Des projets ont ainsi vu le jour en partenariat avec la Fondation de l’Armée du Salut ou des établissement pénitentiaires. En mars 2020, l’association était aux côtés du Secours Populaire pour accueillir plus de 400 femmes en situation précaire au Château de Versailles, dans le cadre de la Journée des droits de la femme.

La méditation à la portée de ceux qui font l’éducation

Util, un éditeur de contenu pédagogique basé à La Rochelle, propose de son côté un outil pour initier les enfants à la méditation. Le studio a ainsi développé une application simple et esthétique, qui s’appelle Voltaire et les Zamizen, à destination des éducateurs, parents et tous les autres accompagnateurs qui souhaitent introduire cette pratique auprès des plus jeunes. L’application existe en deux versions. La première s’adresse aux enseignants et aux animateurs pour les aider à faire progresser la classe ou le groupe à son rythme. La seconde permet aux parents et enfants de partager le plaisir de méditer dans le cadre de la famille.

La méthode se révèle efficace, adoptée par plus de 500 classes en France à fin 2019. Elle se développe même à l’étranger et des versions non francophones sont à l’étude.

En Ouganda, la méditation s’installe au sein d’un orphelinat, dans une communauté touchée par le SIDA

Dans la région de Kampala en Ouganda, l’organisation EDAPO (Economic Development and Aids Prevention Organization) s’occupe d’écoles et de foyers qui accueillent des enfants issus de communautés durement touchées par le SIDA. Les enfants pris en charge ont souvent perdu leurs parents ou ceux-ci sont en situation critique à cause du VIH, et certains pensionnaires sont eux-mêmes séropositifs.

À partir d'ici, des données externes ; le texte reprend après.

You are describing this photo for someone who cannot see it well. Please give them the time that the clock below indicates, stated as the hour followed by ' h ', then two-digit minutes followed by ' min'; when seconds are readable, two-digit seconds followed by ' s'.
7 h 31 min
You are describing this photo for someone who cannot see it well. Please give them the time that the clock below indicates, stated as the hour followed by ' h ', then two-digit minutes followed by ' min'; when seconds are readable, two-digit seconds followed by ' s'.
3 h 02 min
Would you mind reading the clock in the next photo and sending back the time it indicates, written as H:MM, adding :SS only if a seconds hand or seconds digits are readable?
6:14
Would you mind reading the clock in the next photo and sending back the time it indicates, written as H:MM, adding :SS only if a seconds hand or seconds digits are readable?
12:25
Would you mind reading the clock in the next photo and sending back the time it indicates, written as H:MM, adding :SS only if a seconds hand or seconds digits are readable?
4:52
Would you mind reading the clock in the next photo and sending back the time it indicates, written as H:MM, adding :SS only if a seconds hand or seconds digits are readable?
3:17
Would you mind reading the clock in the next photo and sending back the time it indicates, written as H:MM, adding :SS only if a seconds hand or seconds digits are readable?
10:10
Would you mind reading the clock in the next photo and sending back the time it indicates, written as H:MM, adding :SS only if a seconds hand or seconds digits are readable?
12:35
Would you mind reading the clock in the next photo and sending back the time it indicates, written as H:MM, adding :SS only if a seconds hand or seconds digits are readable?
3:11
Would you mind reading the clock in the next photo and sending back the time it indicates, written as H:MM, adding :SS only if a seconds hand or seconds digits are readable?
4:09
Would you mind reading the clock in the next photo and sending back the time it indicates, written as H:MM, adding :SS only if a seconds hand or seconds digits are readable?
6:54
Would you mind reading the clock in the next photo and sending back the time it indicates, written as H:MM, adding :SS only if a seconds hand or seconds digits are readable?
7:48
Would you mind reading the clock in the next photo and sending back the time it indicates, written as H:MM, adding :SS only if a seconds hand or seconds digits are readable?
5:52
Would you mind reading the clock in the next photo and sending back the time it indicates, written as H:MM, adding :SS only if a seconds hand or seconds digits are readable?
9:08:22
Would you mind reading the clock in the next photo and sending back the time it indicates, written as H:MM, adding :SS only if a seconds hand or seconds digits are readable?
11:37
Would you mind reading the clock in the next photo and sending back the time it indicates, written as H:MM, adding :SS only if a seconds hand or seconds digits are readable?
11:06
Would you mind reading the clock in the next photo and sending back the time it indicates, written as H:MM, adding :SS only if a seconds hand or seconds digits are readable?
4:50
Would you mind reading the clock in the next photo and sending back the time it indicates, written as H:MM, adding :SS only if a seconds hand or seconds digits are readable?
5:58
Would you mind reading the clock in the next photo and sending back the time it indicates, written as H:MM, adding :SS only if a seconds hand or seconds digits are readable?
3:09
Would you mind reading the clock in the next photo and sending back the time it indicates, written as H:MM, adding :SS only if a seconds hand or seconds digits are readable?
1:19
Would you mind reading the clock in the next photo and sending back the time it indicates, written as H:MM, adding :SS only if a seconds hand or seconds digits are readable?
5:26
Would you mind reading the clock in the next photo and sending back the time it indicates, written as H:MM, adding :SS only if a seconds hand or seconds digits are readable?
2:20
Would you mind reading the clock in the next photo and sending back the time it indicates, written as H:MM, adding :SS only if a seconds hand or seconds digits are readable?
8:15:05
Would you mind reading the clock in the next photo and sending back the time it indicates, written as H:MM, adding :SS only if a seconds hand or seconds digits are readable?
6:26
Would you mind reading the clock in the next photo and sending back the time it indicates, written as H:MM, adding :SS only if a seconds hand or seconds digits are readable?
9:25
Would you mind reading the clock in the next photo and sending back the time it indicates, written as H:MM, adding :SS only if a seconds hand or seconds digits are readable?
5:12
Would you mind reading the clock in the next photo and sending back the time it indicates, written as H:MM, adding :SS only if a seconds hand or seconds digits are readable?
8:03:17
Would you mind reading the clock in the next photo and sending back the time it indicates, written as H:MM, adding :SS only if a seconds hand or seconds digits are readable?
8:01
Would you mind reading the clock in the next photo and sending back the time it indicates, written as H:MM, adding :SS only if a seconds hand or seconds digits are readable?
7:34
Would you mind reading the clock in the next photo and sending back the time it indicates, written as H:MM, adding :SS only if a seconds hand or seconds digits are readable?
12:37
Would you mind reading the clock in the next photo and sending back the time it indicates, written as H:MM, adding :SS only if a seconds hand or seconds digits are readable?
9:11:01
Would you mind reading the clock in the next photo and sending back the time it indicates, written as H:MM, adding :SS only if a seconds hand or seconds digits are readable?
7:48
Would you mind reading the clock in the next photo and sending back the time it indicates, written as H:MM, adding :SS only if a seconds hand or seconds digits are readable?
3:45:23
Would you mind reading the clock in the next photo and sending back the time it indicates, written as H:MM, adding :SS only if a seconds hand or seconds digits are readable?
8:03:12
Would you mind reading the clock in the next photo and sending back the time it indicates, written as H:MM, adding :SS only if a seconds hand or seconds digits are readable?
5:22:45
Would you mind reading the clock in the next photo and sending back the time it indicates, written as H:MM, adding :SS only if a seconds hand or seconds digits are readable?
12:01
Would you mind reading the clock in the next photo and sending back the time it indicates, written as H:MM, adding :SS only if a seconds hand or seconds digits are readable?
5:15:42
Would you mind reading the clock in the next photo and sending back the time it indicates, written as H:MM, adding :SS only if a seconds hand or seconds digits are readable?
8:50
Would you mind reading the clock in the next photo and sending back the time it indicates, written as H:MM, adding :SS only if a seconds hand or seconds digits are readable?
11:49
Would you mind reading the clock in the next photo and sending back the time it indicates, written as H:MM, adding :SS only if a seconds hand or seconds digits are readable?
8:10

Le directeur de l’orphelinat, Mark Mugabe, utilise la méditation comme un outil pour alléger chez ces jeunes le poids de l’omniprésence du virus et de ses ravages. Il veut ainsi leur redonner confiance en eux et en l’avenir pour instaurer une dynamique positive au sein de l’orphelinat. La situation sanitaire et financière oppose toujours d’immenses défis aux professeurs et aux élèves et la méditation collective n’a pas pour objectif d’y remédier en elle-même. Elle a cependant instauré un climat d’apaisement mutuel qui atténue le caractère insurmontable de la situation.

Mark Mugabe déploie des efforts considérables pour apporter confiance et sérénité aux plus nécessiteux. Et comme beaucoup à travers le monde, il est convaincu que la méditation peut jouer ce rôle. Il vit au quotidien, à l’orphelinat, ce que d’autres cherchent à mesurer. “Ce que nous constatons à partir des données, c’est que les gens qui souffrent, adultes ou enfants, sont ceux qui tirent le plus profit de la méditation”, explique Harald Walach, psychologue allemand et co-auteur d’un rapport sur le sujet publié dans la revue Frontiers in Psychology. “Ils ont touché le fond et leur situation ne peut que s’améliorer.”